1752-04-29, de Voltaire [François Marie Arouet] à Claude Étienne Darget.

Les mondains oublient volontiers les moines.
Vous êtes dans les plaisirs, mon cher Darget, à Paris, à Plaisance, à Versailles. Lontano dagli occhi, lontano dal cuore. Vous voilà comme une jeune religieuse qui a sauté les murs, et qui cherche un amant, tandis que les sœurs professes restent au chœur et prient dieu pour elle. Je ne vous dirai pas, omitte mirari beatœ fumum et opes strepitumque Romœ. Je vous dirai au contraire, carpe diem, jouissez. Je ne doute pas que vous n'ayez retrouvé dans monsieur du Verney la solide amitié qu'il a toujours eue pour vous, et que vous n'en goûtiez tous les fruits. Vous voilà dans le sein de votre famille qui vous aime, mais n'oubliez pas que vous êtes aussi aimé ailleurs. J'ai répondu exactement à votre lettre de Strasbourg. J'ai adressé ma lettre chez m. du Marsin, rue Française, près de la comédie italienne. Je serais bien surpris et bien affligé si vous ne l'aviez pas reçue. M. de Federsdorf vient de me rembourser cette bagatelle pour laquelle vous m'aviez donné une assignation sur lui. Notre vie est toujours la même. Vous nous retrouverez tels que vous nous avez laissés, dans la tranquilité, dans la paix, dans l'union, dans l'uniformité. Le couvent est toujours sous la bénédiction du seigneur. Mais comptez que de tous les moines, le plus chétif, qui est moi, est celui qui vous aime davantage, et qui désire le plus véritablement votre bonheur. Songez à votre vessie et à votre bien-être. Nous chanterons un te deumà votre retour. Pour moi j'en chanterai toujours un à basse note et du fond du cœur, quand je vous croirai aussi heureux que vous méritez de l'être.

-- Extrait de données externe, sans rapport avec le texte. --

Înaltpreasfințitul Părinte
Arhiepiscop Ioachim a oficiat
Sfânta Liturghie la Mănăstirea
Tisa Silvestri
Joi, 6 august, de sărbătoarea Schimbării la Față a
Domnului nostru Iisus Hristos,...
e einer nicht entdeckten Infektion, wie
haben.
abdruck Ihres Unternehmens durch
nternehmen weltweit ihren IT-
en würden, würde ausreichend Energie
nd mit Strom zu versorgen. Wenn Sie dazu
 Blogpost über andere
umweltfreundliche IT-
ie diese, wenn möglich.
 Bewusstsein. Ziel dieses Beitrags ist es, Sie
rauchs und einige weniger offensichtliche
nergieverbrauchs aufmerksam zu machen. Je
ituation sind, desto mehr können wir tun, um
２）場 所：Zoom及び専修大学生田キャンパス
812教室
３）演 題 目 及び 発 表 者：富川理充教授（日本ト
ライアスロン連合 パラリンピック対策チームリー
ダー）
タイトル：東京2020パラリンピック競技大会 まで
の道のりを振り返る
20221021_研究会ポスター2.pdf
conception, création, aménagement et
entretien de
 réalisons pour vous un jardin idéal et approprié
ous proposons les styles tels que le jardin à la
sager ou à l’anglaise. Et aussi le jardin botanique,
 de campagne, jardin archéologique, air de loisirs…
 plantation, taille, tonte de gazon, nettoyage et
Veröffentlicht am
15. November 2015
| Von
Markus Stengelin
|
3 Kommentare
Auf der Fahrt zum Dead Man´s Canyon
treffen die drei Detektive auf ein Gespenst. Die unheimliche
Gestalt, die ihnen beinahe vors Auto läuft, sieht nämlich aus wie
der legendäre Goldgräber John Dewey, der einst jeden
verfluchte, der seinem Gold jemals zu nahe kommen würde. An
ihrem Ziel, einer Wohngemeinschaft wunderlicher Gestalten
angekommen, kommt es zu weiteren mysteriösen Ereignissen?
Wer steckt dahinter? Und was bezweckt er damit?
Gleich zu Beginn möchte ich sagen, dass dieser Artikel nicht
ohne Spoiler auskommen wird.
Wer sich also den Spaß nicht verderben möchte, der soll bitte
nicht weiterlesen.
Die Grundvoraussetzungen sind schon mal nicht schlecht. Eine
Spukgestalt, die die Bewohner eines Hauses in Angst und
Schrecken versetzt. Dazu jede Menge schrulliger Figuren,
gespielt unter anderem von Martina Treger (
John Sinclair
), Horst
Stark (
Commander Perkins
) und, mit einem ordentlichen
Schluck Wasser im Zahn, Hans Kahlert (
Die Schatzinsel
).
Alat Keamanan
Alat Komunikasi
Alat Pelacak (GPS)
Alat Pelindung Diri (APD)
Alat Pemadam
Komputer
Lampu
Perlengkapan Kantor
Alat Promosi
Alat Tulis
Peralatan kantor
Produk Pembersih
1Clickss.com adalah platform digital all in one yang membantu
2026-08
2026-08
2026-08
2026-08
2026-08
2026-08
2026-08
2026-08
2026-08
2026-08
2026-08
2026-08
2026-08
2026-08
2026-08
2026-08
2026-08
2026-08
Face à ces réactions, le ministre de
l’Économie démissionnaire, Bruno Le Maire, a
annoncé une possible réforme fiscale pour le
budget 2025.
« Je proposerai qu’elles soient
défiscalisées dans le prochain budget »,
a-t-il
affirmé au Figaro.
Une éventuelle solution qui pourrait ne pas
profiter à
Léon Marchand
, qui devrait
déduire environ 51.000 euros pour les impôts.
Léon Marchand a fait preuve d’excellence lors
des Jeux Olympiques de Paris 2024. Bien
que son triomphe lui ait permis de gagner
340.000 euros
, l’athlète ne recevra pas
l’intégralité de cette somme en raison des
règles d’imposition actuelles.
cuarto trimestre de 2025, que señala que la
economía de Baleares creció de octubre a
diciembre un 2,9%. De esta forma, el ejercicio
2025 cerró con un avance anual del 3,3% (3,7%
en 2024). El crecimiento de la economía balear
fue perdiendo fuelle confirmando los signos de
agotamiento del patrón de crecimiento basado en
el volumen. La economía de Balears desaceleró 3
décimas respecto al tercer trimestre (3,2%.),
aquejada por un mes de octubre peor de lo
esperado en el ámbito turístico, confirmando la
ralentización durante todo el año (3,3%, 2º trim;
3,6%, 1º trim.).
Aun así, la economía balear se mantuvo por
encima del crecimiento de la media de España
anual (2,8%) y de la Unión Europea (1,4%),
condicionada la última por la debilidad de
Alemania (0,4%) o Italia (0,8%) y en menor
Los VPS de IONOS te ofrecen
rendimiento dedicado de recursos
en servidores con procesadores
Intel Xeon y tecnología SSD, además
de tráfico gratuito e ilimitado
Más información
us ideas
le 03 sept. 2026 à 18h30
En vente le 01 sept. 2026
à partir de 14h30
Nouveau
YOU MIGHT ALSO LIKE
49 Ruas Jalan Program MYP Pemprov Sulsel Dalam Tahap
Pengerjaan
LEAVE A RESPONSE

Je m'occupe à une seconde édition du Siècle de Louis XIV, beaucoup plus ample et plus curieuse que la précédente, et purgée de toutes les fautes qui défigurent celle que je voudrais bien qui n'entrât pas dans Paris. Hesternus error, hodiernus magister. Adieu, mon cher ami; divertissez vous, mais ne m'oubliez pas tout à fait.